J’ai déjà vécu en dehors de mon pays. Mais les circonstances étaient différentes. J’avais pour objectifs de vivre de nouvelles expériences, de connaître d’autres pays, avec la possibilité de revenir chez moi dès que la nostalgie me la commanderait. J’étais alors une expatriée provisoire, avec espoir de retour. Et je suis effectivement revenue au pays pour donner une éducation « à la libanaise » à mes enfants.
Dix ans plus tard, je suis redevenue une expatriée, mais cette fois-ci sans espoir de retour, et cette fois, afin que mes enfants échappent au désastre qui accable notre pays.
J’ai pris ma décision au début de l’année. En quelques jours tout était bouclé, et nous voilà dans l’avion pour Chypre avec mes trois enfants.
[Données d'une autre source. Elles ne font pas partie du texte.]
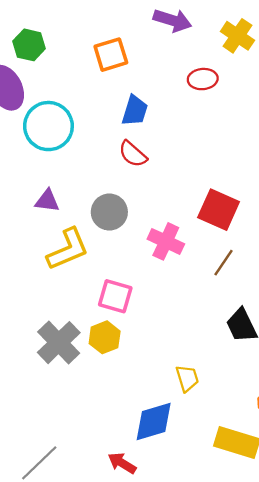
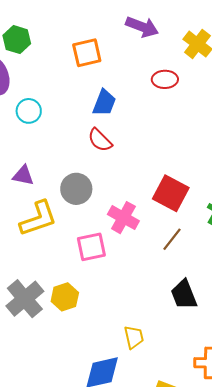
cyan circle: (48, 126) -> (29, 111), size x0.6
pink square: (115, 296) -> (91, 247), moved, turned -32

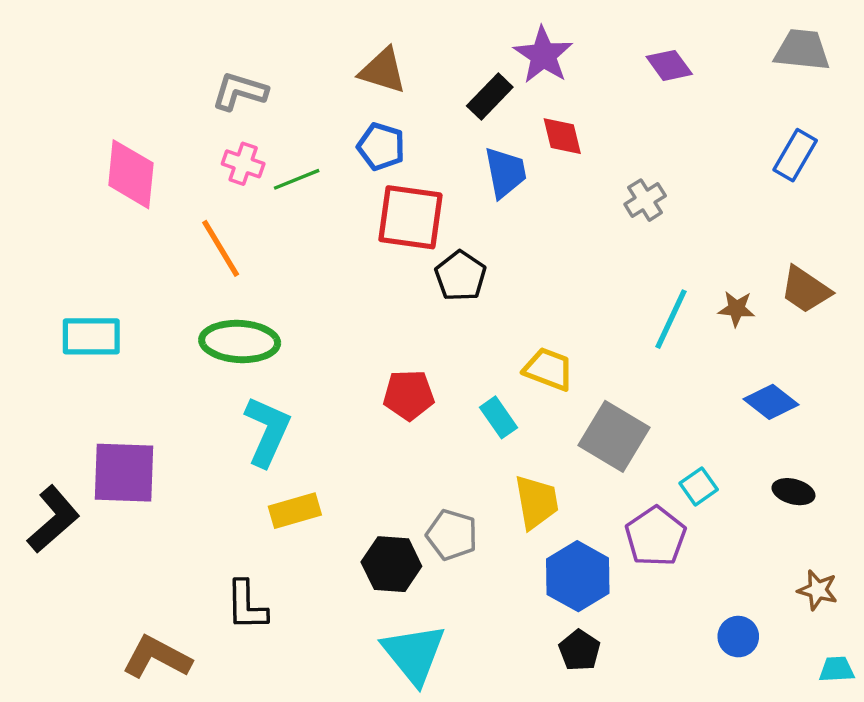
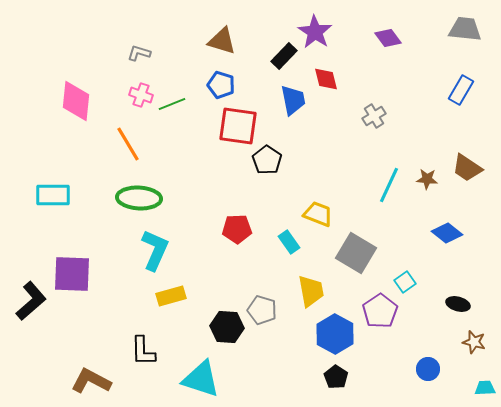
gray L-shape: (240, 91) -> (139, 53), size x0.7
black ellipse: (793, 492) -> (458, 304), moved
cyan triangle: (414, 654) -> (201, 379), moved, turned -33

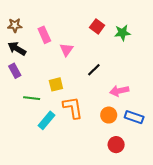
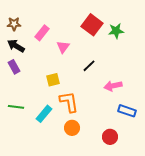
red square: (97, 26) -> (92, 25), size x1.5
pink rectangle: (44, 35) -> (42, 33), turned 63
green line: (32, 98) -> (16, 107), moved
orange circle: (109, 115) -> (72, 128), moved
Pour eux, j’ai tout fait pour vivre cette épreuve comme une aventure, le départ d’une nouvelle vie dans une île, au bord de la mer, où l’électricité fonctionne 24h/24, où les gens ne parlent ni français ni arabe, où les prix ne changent pas chaque jour.
Bien sûr, pour moi, il n’était pas question d’aventure, tant était à apprendre, à comprendre. Et pour commencer, conduire à gauche ! Cette petite île est l’enfant légitime d’une mère grecque et d’un père anglais (revendiqué par un amant turc !). De caractère méditerranéen, les Chypriotes ont un flegme anglais, et heureusement parlent souvent cette langue. Mais Chypre fait partie de l’Union européenne et elle est soumise à la bureaucratie de Bruxelles. Aussi, pour nous qui sommes habitués aux passe-droit, à la nonchalance, au sourire ou au billet qui remplace les formulaires et ouvre les portes, à la convivialité et la diversité de la population, Chypre présente un visage assez uniforme, aux églises orthodoxes omniprésentes, à la population majoritairement grecque où les Russes, les Anglais, les Libanais et les Israéliens sont les étrangers les plus voyants avec les touristes allemands et scandinaves.
Sans trop de difficulté, j’ai trouvé un appartement à louer, et nouveauté pour mes enfants, la mer à proximité avec ses plages, où l’eau n’est pas polluée, leur offrait des horizons oubliés depuis longtemps à Beyrouth.
L’afflux de familles libanaises nous a encouragés à vite inscrire les enfants à l’école, encore un grand changement qui à ma grande surprise n’a pas inquiété les enfants qui vivent toujours la grande aventure !
Nous avons commencé à tourner la page pour écrire un nouveau chapitre de notre vie.
Du moins, c’était comme ça que je l’imaginais.
Mais la réalité est tout autre.
Je téléphone dix fois par jour à Beyrouth, amis, tantes, belle-maman, famille.
Je vis au rythme de L’Orient-Le Jour et des actualités libanaises. Je ne sais même pas ce qui se passe ici, ne me demandez pas le nom du président (ou de la présidente).
Je sais que je suis ici pour de bon, rien dans ce que j’entends de Beyrouth ne me rassure ou me donne quelque espoir, mais mon cœur est toujours à Baabdate, dans les monts du Liban ; il y sera toujours.
Je croyais que pour mes enfants la transition était accomplie.
Hier, ma meilleure amie est arrivée de Beyrouth avec de la loubyeh bi zeit, kebbé, warak enab, mjaddara. Et j’ai vu mes enfants dévorer cette mjaddara… et j’ai compris que devant cette « madeleine de Proust » ils avaient aimé le Liban autant que je l’ai aimé.
Que restera-t-il du Liban dans dix ans? Seulement sa cuisine ? Vu d’ici, c’est hélas ce qui semble le plus probable.
Nous n’avons pas quitté le Liban pour l’abandonner à son sort, mais parce que ses dirigeants nous ont abandonnés.
Ce n’est pas nous qui avons décidé de partir, qui avons trahi notre pays, mais ce sont ceux qui ont vendu notre pays à des étrangers, qui ont assisté à la descente aux enfers de notre peuple sans une larme.